Santa Clara County v. Southern Pacific Railroad Company
SANTA CLARA COUNTY V. SOUTHERN PACIFIC RAILROAD COMPANY
An 1886 U.S. Supreme Court decision, Santa Clara County v. Southern Pacific Railroad Company, 118 U.S. 394, 6 S. Ct. 1132, 30 L. Ed. 118, is often cited for the principle that the term person as used in the equal protection clause of the fourteenth amendment applies to corporations as well as to natural persons.
The Southern Pacific Railroad Company refused to pay a tax assessed by the California Board of Equalization upon its franchise, roadways, roadbeds, fences, and rolling stock. The county brought an action in state court against the railroad to recover the delinquent taxes. The railroad had the action removed to the federal district court. The court agreed with the defendant that the assessment of the tax was void because the board had no jurisdiction to act. It also ruled that the defendant had been denied equal protection of the law because the assessment of the property was made at full monetary value without the discount that was given to individual property owners for outstanding mortgages on their property. The county filed a writ of error to the federal court, and the U.S. Supreme Court heard the case.
The Court agreed with the railroad that the state board had no jurisdiction to assess the tax. The assessment of taxes by the board on fences belonging to the railroad was deemed void because the board was authorized by the state constitution to assess only "the franchise, roadway roadbed, rails, and rolling stock." The Court rejected the argument that the fences constituted part of the roadway for purposes of taxation. The constitution required a separate assessment for "land, and improvements thereon" and a state statute expressly included the term fence within the categories of improvements. The state board acting through the county sought to have the plaintiff liable for a single sum, incorporating taxes assessed upon various types of property, including property that the board had no power to assess. The Court declared that since part of the assessment was illegal, it could not support an action for the county to recover the entire tax; therefore, it affirmed the judgment for the defendants.
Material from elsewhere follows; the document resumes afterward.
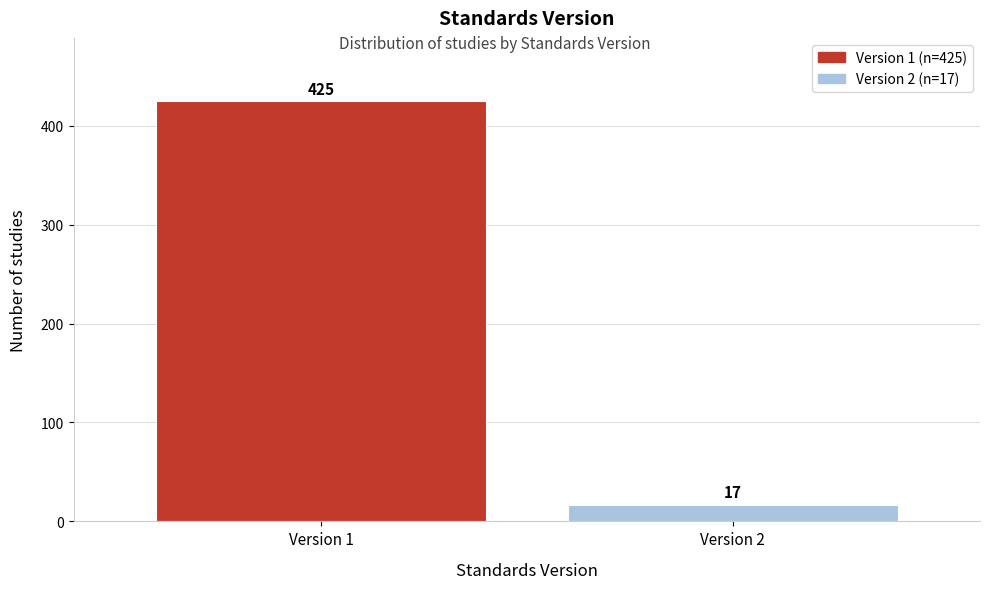

Reading right to left, list all the values displayed in this chart.

Version 2=17	Version 1=425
The Court did not explicitly discuss the Fourteenth Amendment in its opinion, basing its decision on the invalidity of the assessment. In its statement of the facts of the case, it did, however, set out the Fourteenth Amendment claims of the railroad. The California constitution denied "railroads and other quasi public corporations" equal protection of laws as guaranteed by the Fourteenth Amendment to the Constitution because the board did not reduce the value of property for assessment purposes by the amount of any outstanding mortgage debts on it, as it did for property owned by natural persons or other corporations. Although the Supreme Court did not specifically rule on the constitutionality of the treatment of the railroad by the state, the case of County of Santa Clara v. Southern Pacific Railroad Company is cited to support the principle that both corporations and natural persons are entitled to equal protection of laws pursuant to the Fourteenth Amendment to the Constitution.